---------- TESTO DA ANALIZZARE ----------

GIOVANNI XXIII, antipapa

Enciclopedia dei Papi (2000)

Giovanni XXIII, antipapa

François-Charles Uginet

Baldassare Cossa, figlio di Giovanni e di Ciocciola Barile, nacque, probabilmente a Napoli, intorno al 1360/1365. La famiglia del padre, insignito del titolo di signore di Procida, era originaria d'Ischia. I Cossa erano in strette relazioni con quel nucleo di famiglie napoletane che si trovavano ad esercitare particolare influenza sui pontefici di obbedienza romana dopo che due di questi, eletti l'uno di seguito all'altro, Urbano VI e Bonifacio IX, erano usciti dalle sue fila.

Inviato all'Università di Bologna, Cossa vi ottenne, al termine di un ciclo di studi durato più di dieci anni, un dottorato in diritto che i suoi avversari attribuiranno in seguito più al favore che al merito. È anche vero che tale pratica non era infrequente e che, in quel periodo, l'arcidiacono di Bologna fu sempre un napoletano vicino al potere pontificio e alla cerchia di famiglie con le quali erano imparentati i Cossa. La scelta della carriera ecclesiastica sembra gli sia stata imposta per ragioni di opportunità, alle quali non fu estranea una strategia famigliare che riponeva sicure speranze in un personaggio certamente ricco di doti.

---------- DATI REGISTRATI ----------

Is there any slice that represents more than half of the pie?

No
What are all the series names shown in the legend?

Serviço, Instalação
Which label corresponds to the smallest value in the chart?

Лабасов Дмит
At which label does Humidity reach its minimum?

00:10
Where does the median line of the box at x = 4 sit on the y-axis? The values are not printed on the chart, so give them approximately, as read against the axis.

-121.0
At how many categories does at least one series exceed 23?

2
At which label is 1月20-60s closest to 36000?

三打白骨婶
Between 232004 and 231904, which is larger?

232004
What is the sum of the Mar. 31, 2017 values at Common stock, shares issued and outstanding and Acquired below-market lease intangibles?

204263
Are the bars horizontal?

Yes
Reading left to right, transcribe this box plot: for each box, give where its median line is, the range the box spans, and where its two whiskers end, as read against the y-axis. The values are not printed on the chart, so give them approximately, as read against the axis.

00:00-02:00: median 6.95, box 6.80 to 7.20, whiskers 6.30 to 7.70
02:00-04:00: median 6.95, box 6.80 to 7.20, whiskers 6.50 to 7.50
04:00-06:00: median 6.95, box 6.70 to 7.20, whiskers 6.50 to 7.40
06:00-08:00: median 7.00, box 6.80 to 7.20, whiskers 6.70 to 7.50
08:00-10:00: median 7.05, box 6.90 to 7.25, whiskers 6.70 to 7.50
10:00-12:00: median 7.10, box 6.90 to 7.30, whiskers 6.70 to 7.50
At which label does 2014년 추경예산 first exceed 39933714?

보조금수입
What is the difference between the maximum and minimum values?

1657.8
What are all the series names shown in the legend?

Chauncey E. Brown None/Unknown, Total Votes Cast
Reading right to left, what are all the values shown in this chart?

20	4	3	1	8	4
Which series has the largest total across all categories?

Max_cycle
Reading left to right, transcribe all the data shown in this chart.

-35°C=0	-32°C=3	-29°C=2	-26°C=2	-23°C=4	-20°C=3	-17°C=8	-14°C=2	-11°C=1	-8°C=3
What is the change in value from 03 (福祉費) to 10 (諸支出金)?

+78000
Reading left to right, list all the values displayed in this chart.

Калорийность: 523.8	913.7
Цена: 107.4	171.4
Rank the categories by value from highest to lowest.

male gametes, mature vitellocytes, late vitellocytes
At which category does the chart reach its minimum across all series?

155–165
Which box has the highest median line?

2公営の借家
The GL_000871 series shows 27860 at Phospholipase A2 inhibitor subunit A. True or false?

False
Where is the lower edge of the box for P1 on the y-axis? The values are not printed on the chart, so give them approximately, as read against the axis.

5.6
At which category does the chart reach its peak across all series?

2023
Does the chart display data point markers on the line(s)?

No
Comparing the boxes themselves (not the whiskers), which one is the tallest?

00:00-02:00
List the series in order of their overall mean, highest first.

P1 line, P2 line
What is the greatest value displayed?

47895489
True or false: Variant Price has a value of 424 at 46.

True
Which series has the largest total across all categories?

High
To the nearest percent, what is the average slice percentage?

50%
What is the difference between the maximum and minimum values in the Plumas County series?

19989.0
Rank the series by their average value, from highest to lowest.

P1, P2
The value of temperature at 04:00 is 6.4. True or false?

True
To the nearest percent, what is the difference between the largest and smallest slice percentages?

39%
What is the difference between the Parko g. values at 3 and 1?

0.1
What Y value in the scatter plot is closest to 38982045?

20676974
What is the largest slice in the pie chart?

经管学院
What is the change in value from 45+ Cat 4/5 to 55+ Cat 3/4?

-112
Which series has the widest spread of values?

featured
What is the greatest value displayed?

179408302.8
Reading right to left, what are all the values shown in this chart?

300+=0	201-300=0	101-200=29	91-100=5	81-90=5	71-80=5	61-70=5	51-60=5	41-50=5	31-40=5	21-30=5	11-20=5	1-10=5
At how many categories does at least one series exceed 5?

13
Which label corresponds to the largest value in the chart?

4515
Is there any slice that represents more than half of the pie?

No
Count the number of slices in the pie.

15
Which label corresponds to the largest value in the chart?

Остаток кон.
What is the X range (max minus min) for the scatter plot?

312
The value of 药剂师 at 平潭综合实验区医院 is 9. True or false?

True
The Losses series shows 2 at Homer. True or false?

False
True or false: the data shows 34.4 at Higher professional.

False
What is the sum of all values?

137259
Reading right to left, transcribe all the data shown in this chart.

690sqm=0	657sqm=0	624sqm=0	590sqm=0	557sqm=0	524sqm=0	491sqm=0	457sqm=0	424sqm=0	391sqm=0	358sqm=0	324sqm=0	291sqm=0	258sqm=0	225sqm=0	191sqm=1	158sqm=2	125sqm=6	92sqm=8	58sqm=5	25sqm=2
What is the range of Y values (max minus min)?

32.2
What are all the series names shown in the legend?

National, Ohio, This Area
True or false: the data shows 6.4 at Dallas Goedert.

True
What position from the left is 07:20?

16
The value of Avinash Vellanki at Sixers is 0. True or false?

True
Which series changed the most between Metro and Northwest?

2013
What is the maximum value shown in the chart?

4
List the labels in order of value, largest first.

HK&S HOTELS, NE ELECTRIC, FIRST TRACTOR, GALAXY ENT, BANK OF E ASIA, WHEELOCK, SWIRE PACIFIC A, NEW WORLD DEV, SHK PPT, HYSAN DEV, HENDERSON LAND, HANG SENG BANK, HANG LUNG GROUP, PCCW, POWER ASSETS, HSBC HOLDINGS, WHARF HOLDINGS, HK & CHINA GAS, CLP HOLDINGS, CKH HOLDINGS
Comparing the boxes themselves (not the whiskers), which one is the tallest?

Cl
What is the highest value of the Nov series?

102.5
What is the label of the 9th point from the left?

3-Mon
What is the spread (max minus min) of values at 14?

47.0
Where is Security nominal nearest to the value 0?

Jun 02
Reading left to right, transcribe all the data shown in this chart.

----------

DA PRODURRE: Elenca tutti i nomi di luogo geografico che compaiono nel testo su Baldassare Cossa, indicando ciascuno una sola volta.

RISULTATO DELL'ESERCIZIO: Napoli, Procida, Ischia, Bologna